Early childhood education is a rather complicated process, and the teachers need to know various techniques and methods and be able to use them when required. Evaluation is one of the most necessary tools in early childhood teaching, and the child assessment cycle was created in order to achieve gathering and use information about a child’s progress. The purpose of this paper is to describe the child assessment cycle and related teacher responsibilities and explain how the child assessment cycle benefits students, teachers, parents, and the entire school system. Also, the ways of teachers’ contribution to the knowledge and skill of others, collaborative work, advanced professional practice, and improving student outcomes will be described. Finally, the way of making sure that the assessment matches the student’s culture will be provided.
The child assessment cycle is a complicated and rather important tool that is connected to the responsibilities of teachers. According to researchers, it is “a process of gathering information about a child, reviewing it, and then using it to plan educational activities that are at a level the child can understand and is able to learn from” (“Early childhood assessment,” 2014, para. 2). According to Knestrick (2013), assessment has to be beneficial to students, aligned to instruction and curriculum, and “multiple methods should be used to create a comprehensive picture of strengths and needs” (para. 6). It includes studying and assessing children’s learning and development, observing children at play and work, and recording information about the things and processes they observe. The child assessment cycle requires teachers to collect and analyze children’s work samples and create portfolios that display the competence, experience, and knowledge of children (Bowers, n.d.). They need to involve pupils in the studying process by asking them to describe and explain their thinking processes and document their learning through recordings, photographs, narratives, and checklists.
The child assessment cycle is not just evaluating a child and giving him or her marks for a test or homework. It is a more complicated process that has many benefits for students, teachers, and parents (Bell, 2017). The main advantage is that the assessment provides families and educators with vital information about the growth and development of a child. The entire school system becomes better and more oriented on the needs of children. According to Caspe, Seltzer, Kennedy, Cappio, and DeLorenzo (2013), students and parents get aware of the progress and blank spaces in the knowledge that needs to be addressed. As for teachers and educators, they become able to see the picture of children’s performance and may understand how to plan further educational activities.
Teachers have to use tools that may contribute to the knowledge and skill of others, collaborative work, advanced professional practice, and student outcomes. In order to enhance student well-being and learning, the teacher has to build ongoing connections with community resources by working with other educators and school colleagues (Lerner, 2014). To contribute to the skills and knowledge of other professionals, teachers have to engage in professional learning and work collaboratively to develop professional practice. According to McAfee, Leong, and Bodrova (2016), a significant number of communication strategies and technological tools may be used to build global and local learning communities that engage colleagues, families, and learners. Finally, teachers have to know the ways of working and communicating with children and adults and develop necessary collaborative interaction skills that are appropriate for both virtual and face-to-face contexts.

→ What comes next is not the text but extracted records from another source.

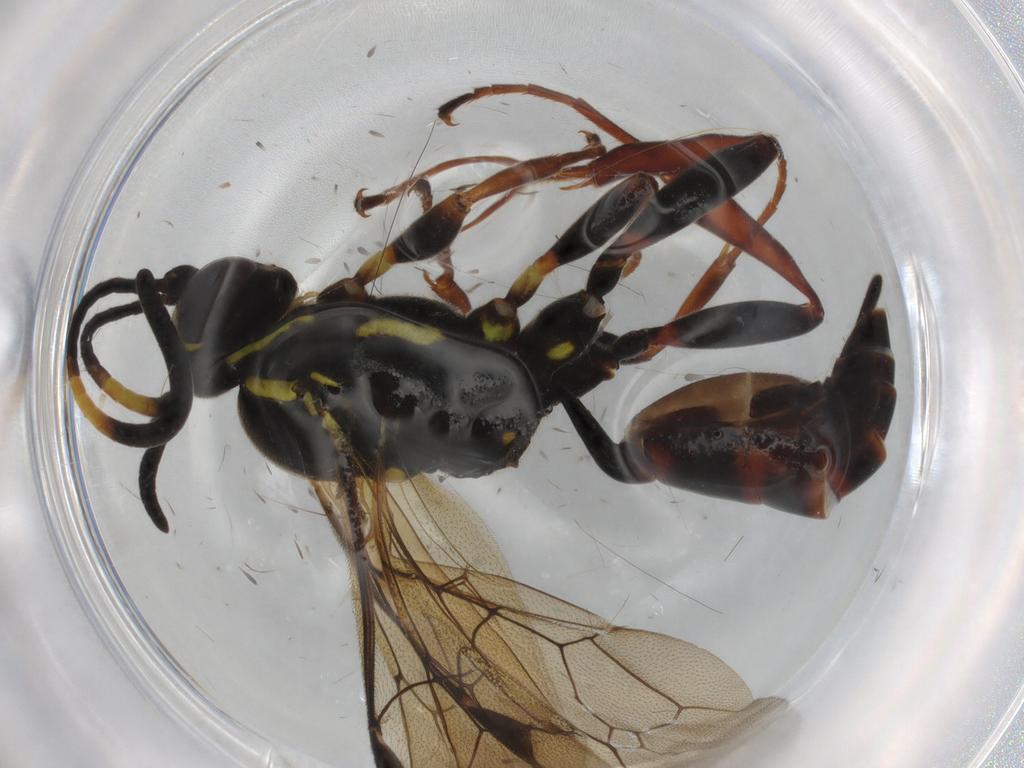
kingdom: Animalia
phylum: Arthropoda
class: Insecta
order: Hymenoptera
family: Ichneumonidae
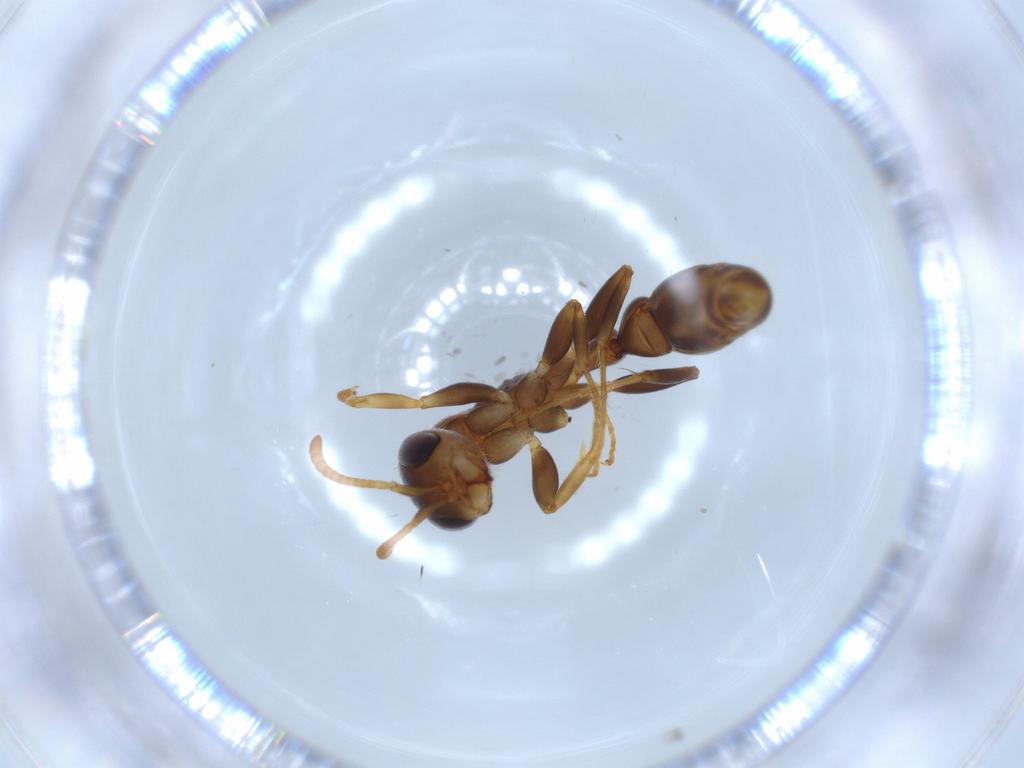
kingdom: Animalia
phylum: Arthropoda
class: Insecta
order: Hymenoptera
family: Formicidae
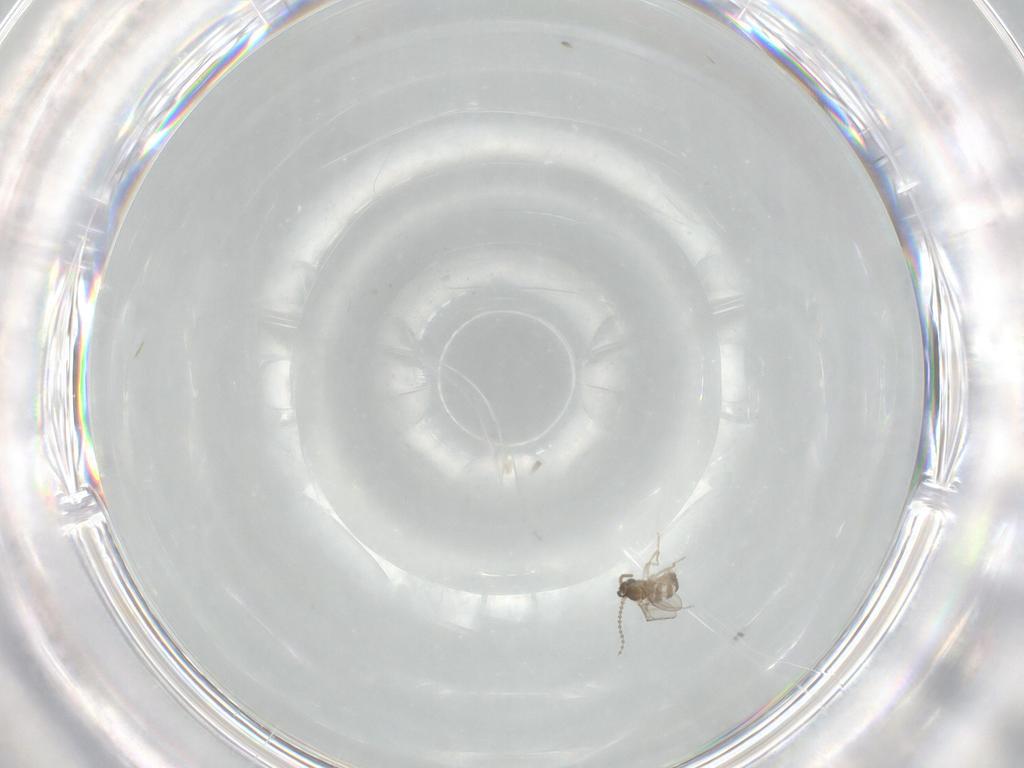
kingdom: Animalia
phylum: Arthropoda
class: Insecta
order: Diptera
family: Cecidomyiidae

While using assessment approaches and practices, it is essential to make sure that they are adequate and correct. According to Bell (2017), it may be considered developmentally appropriate if they match the child’s language and age. Also, the assessment should match the student’s culture, and it may be achieved if the teacher keeps in mind that it affects a student’s knowledge, behavior, and attitude. If the culture of a child does not provide specific individual skills, the teacher needs to know that this is the reason for this student’s failure.
Bell, D. D. (2017). Watching the babies: The why, what, and how of observation as assessment in infant and toddler care. Dimensions of Early Childhood, 45(1), 4-10.
Bowers, S. (n.d.). Assessing young children: What’s old, what’s new, and where are we headed? Web.
Caspe, M., Seltzer, A., Kennedy, J. L., Cappio, M., & DeLorenzo, C. (2013). Engaging families in the child assessment process. Young Children, 68(3), 8-15.
Early childhood assessment. (2014). Web.
Knestrick, J. (2013). Early childhood assessment: 9 keys to effective practice. Web.
Lerner, J. W. (2014). Stages of the assessment process. Web.
McAfee, O., Leong, D. J., & Bodrova, E. (2016). Assessing and guiding young children’s development and learning. J. Peters (ed.) Upper Saddle River, NJ: Pearson.